If this feature is important or useful to your work, we would love to hear from you. Please contact us via the blis-devel mailing list and tell us about your application and why you need/want support for BLAS-like operations with mixed-domain/mixed-precision operands.

Who is involved in the project?

Lots of people! For a full list of those involved, see the CREDITS file within the BLIS framework source distribution.

Who funded the development of BLIS?

BLIS was primarily funded by grants from Microsoft, Intel, Texas Instruments, AMD, Huawei, Oracle, and Facebook as well as grants from the National Science Foundation (Awards CCF-0917167 ACI-1148125/1340293, and CCF-1320112).

Reminder: Any opinions, findings and conclusions or recommendations expressed in this material are those of the author(s) and do not necessarily reflect the views of the National Science Foundation (NSF).
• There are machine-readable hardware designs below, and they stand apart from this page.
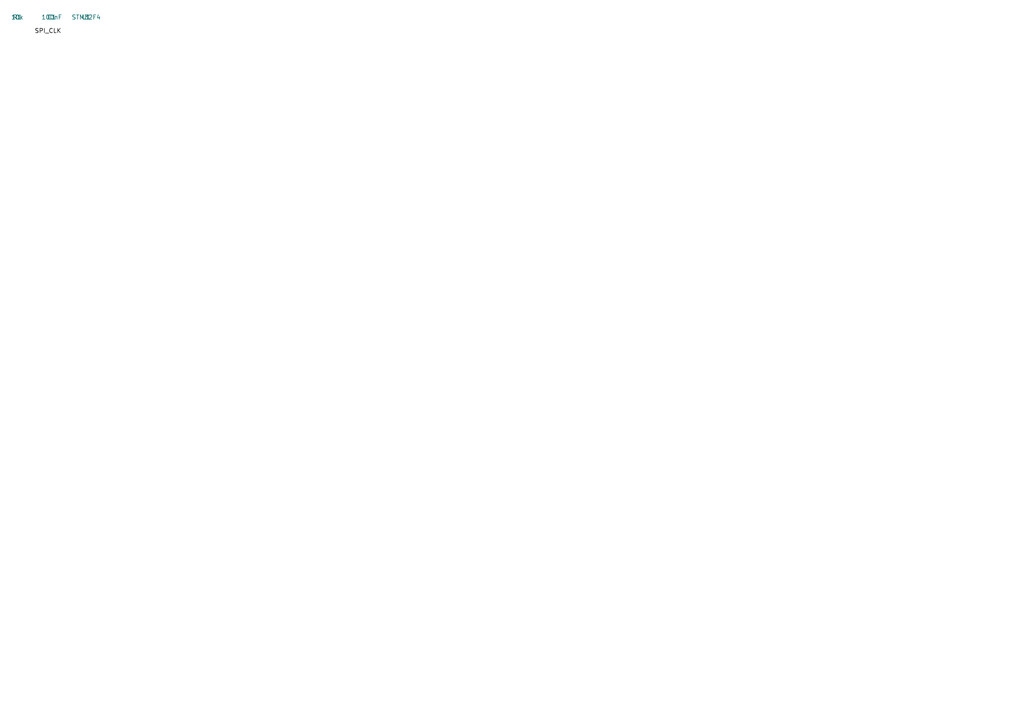
<source format=kicad_sch>
(kicad_sch (version 20211014) (generator kiutils)
  (paper "A4")

  (title_block
    (title "Test Schematic")
    (date "2026-02-17")
    (rev "1.0")
    (company "TestCo")
  )
  (lib_symbols)

  (label "SPI_CLK" (at 10 10 0)
    (effects (font (size 1.27 1.27)) (justify left bottom))
    (uuid bbbb-0001)
  )

  (symbol (lib_id "Device:R") (at 5 5 0) (unit 1)
    (in_bom yes) (on_board yes)
    (uuid aaaa-0001)
    (property "Reference" "R1" (at 5 5 0)
      (effects (font (size 1.27 1.27)))
    )
    (property "Value" "10k" (at 5 5 0)
      (effects (font (size 1.27 1.27)))
    )
    (property "Footprint" "Resistor_SMD:R_0402_1005Metric" (at 5 5 0)
      (effects (font (size 1.27 1.27)) hide)
    )
    (property "Datasheet" "~" (at 5 5 0)
      (effects (font (size 1.27 1.27)) hide)
    )
    (instances
      (project "test"
        (path "/"
          (reference "R1") (unit 1)
        )
      )
    )
  )

  (symbol (lib_id "Device:C") (at 15 5 0) (unit 1)
    (in_bom yes) (on_board yes)
    (uuid aaaa-0002)
    (property "Reference" "C1" (at 15 5 0)
      (effects (font (size 1.27 1.27)))
    )
    (property "Value" "100nF" (at 15 5 0)
      (effects (font (size 1.27 1.27)))
    )
    (property "Footprint" "Capacitor_SMD:C_0402_1005Metric" (at 15 5 0)
      (effects (font (size 1.27 1.27)) hide)
    )
    (property "Datasheet" "~" (at 15 5 0)
      (effects (font (size 1.27 1.27)) hide)
    )
    (instances
      (project "test"
        (path "/"
          (reference "C1") (unit 1)
        )
      )
    )
  )

  (symbol (lib_id "Device:IC") (at 25 5 0) (unit 1)
    (in_bom yes) (on_board yes)
    (uuid aaaa-0003)
    (property "Reference" "U1" (at 25 5 0)
      (effects (font (size 1.27 1.27)))
    )
    (property "Value" "STM32F4" (at 25 5 0)
      (effects (font (size 1.27 1.27)))
    )
    (property "Footprint" "" (at 25 5 0)
      (effects (font (size 1.27 1.27)) hide)
    )
    (property "Datasheet" "~" (at 25 5 0)
      (effects (font (size 1.27 1.27)) hide)
    )
    (instances
      (project "test"
        (path "/"
          (reference "U1") (unit 1)
        )
      )
    )
  )

  (sheet_instances
    (path "/" (page "1"))
  )
)

</source>
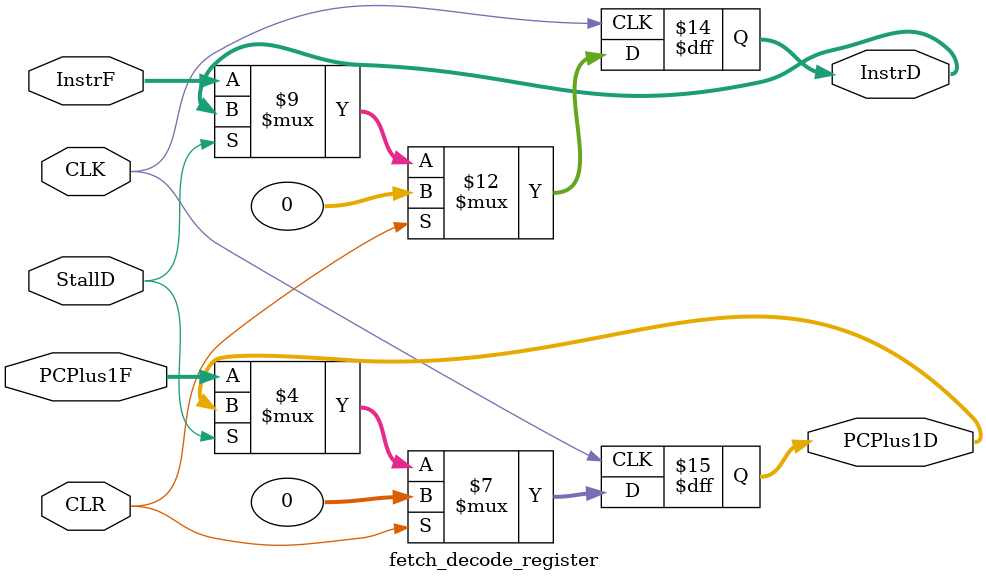
<source format=v>
`timescale 1ns / 1ps

module fetch_decode_register # (parameter WL = 32)
(
    input CLK,
    input CLR,
    input StallD,
    input [WL - 1 : 0] InstrF,
    input [WL - 1 : 0] PCPlus1F,
    output reg [WL - 1 : 0] InstrD,
    output reg [WL - 1 : 0] PCPlus1D
);
    initial begin InstrD <= 0; PCPlus1D <= 0; end
    
    always @ (posedge CLK)
    begin
        if(CLR)
        begin
            InstrD <= 0;
            PCPlus1D <= 0;
        end
        else
        begin
            if(!StallD)
            begin
                InstrD <= InstrF;
                PCPlus1D <= PCPlus1F;
            end
        end
    end
    
endmodule

</source>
I found a bug. How do I report it?

If you think you've found a bug, we request that you open an issue. Don't be shy! Really, it's the best and most convenient way for us to track your issues/bugs/concerns. Other discussions that are not primarily bug-reports should take place via the blis-devel mailing list.

How do I request a new feature?

Feature requests should also be submitted by opening a new issue.

What is the difference between this version of BLIS and the one that AMD maintains?

AMD has chosen BLIS as the open-source foundation for the BLAS component of their AMD Optimizing CPU Libraries (AOCL) toolkit. Our group enjoys a great collaboration and partnership with AMD, and we are pleased to have their enthusiastic support for our project.

At a technical level, AMD's fork of BLIS is considered to be a downstream variant. AMD uses their fork to develop optimizations specific to AMD hardware. Occasionally, AMD will submit pull requests to merge their features, enhancements, and fixes back into our "plain vanilla" upstream repository. So our upstream BLIS will eventually contain most of the modifications originally developed by AMD in their fork, but with a lag. Similarly, features introduced into the upstream BLIS may not be immediately available in AMD's fork, but eventually their team will perform a merge and synchronize with our latest code.

AMD also uses a different versioning system for AOCL which is independent of the versions used by the upstream BLIS project.

Who do I contact if I have a question about the AMD version of BLIS?

For questions or support regarding AMD's fork of BLIS, please contact the AMD Optimizing CPU Libraries group at [email protected].

Where did you get the photo for the BLIS logo / mascot?

The sleeping "BLIS cat" photo was taken by Petar Mitchev and is used with his permission.